### Extract to read
If they can't think, they are a cat toy. Have fun with them.
My favorite grocery weirdness was when Kroger used to put stickers saying "Great meals begin at Kroger!" on everything. Yes, including the TP and the cat litter I bought. Beth and I laughed our collective butts off at that one.
I hope the application for the tracker card had space for a phone number. Sing it with me... 8-6-7-5-3-0-niiieeiine!
lergnom, I never sign up for the customertracker/discount card, but just enter my phone number. Well, a phone number. It seems someone has always entered (local area code) 867-5309.
Did ya one better, Ms Butts. After filling out a bogus sign-up, I found one of the keychain sized cards on the floor of the store. I dropped mine and picked up the stray.
Been usin' it for 'bout 6 years at Big Bird (Giant Eagle)...
I never give my true information to these stores. Not surprisingly there is a website devoted to this. Check out Consumers Against Supermarket Privacy Invasion and Numbering
I'm Mrs. Smart Shopper, 1 Elm St., Anytown.
Sometimes I sign my credit card slips that way, too. Never had a complaint.
I use the name Winston Smith living at 123 Main #101. The phone number I give them is the local milliwatt test line. In case you didn't already know, 0 dBm is really loud. Precision dial tone is -13 dBm per tone for a combined volume of -10 dBM.
Oh, why didn't I think of doing that?????!!!!
I would have loved to have been able to have heard that conversation first hand.

### Data for analysis

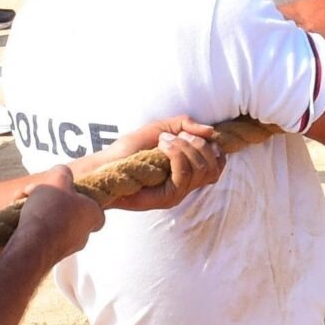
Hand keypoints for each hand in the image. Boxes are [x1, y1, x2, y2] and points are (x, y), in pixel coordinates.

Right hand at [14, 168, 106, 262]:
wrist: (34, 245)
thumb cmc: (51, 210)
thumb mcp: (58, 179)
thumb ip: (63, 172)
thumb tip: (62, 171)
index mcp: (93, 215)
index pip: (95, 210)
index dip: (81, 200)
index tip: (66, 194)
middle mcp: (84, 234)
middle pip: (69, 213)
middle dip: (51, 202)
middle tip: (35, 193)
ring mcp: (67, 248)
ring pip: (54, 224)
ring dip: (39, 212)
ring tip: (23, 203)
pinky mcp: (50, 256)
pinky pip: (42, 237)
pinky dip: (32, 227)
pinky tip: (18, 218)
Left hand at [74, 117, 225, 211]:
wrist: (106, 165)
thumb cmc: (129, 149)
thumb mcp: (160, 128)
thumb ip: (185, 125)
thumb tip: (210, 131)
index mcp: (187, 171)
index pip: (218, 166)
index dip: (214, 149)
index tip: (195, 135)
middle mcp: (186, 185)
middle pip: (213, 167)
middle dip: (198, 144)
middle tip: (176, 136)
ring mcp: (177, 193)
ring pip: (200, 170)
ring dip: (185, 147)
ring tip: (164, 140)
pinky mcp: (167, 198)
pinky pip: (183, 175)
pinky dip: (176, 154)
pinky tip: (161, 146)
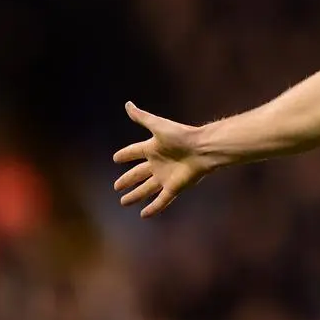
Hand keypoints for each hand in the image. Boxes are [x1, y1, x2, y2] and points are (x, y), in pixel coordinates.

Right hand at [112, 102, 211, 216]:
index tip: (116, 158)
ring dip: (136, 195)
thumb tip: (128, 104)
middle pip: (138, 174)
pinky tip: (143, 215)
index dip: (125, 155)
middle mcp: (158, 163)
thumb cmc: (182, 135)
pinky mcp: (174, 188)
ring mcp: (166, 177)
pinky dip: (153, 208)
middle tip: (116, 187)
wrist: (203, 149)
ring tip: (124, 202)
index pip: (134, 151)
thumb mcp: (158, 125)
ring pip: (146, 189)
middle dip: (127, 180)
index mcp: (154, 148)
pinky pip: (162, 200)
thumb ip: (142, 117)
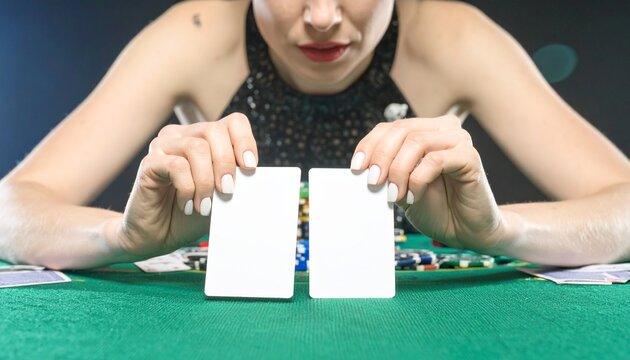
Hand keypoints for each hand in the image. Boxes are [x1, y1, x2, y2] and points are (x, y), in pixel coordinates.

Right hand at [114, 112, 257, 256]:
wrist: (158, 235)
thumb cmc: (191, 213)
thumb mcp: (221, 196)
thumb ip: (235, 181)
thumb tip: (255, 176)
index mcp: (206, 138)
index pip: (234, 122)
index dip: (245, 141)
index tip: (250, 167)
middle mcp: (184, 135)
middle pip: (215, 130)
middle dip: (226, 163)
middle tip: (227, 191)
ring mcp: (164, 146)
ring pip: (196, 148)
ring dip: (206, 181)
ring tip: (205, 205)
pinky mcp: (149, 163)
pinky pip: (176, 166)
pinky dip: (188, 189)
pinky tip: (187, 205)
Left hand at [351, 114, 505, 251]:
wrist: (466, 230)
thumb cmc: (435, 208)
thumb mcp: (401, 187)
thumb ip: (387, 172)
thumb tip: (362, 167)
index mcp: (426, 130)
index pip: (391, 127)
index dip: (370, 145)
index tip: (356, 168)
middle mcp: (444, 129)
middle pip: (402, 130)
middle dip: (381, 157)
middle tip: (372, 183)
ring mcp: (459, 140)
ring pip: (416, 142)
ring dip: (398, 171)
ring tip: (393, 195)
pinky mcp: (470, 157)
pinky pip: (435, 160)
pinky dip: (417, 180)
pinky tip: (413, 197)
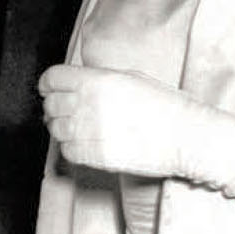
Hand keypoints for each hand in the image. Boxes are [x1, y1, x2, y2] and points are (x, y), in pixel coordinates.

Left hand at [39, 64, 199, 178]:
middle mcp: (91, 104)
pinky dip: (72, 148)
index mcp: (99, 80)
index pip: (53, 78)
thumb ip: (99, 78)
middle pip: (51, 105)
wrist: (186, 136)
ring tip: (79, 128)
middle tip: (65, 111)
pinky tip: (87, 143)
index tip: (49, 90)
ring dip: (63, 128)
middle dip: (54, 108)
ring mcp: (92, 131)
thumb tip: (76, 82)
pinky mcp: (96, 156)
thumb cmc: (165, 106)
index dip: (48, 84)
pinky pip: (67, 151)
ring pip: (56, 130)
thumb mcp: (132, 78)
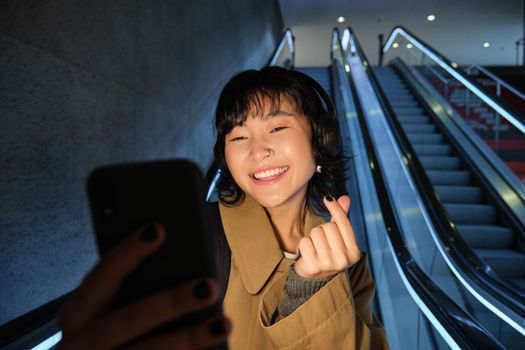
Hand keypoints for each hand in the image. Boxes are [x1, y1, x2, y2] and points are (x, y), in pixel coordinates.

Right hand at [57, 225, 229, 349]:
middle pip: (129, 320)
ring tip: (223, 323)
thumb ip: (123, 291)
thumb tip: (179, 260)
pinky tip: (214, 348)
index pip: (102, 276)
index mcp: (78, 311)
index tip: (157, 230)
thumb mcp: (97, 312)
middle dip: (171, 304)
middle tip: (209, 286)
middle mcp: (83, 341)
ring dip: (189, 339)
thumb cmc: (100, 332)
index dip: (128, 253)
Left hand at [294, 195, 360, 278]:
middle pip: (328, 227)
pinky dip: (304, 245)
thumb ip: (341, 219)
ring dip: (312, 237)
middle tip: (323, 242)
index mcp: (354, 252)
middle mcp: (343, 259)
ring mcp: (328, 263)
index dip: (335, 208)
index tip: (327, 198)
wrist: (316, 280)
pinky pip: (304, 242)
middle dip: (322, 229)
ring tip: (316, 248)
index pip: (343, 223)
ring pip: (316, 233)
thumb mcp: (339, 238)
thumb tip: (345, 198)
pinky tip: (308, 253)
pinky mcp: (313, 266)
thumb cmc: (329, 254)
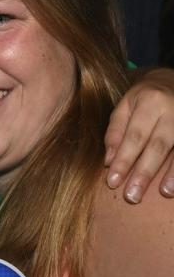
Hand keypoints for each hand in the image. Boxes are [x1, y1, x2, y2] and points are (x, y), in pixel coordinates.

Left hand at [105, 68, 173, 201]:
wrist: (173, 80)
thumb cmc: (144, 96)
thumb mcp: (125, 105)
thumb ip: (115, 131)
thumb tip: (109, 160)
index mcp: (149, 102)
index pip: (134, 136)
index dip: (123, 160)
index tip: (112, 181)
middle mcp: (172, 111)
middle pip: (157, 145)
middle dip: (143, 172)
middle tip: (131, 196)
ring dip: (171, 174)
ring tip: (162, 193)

### The problem
Write out the lines of the grocery-card discussion from "If they can't" up to and including "up the stray.", keeping every word and punctuation mark unchanged.

### Answer below
If they can't think, they are a cat toy. Have fun with them.
My favorite grocery weirdness was when Kroger used to put stickers saying "Great meals begin at Kroger!" on everything. Yes, including the TP and the cat litter I bought. Beth and I laughed our collective butts off at that one.
I hope the application for the tracker card had space for a phone number. Sing it with me... 8-6-7-5-3-0-niiieeiine!
lergnom, I never sign up for the customertracker/discount card, but just enter my phone number. Well, a phone number. It seems someone has always entered (local area code) 867-5309.
Did ya one better, Ms Butts. After filling out a bogus sign-up, I found one of the keychain sized cards on the floor of the store. I dropped mine and picked up the stray.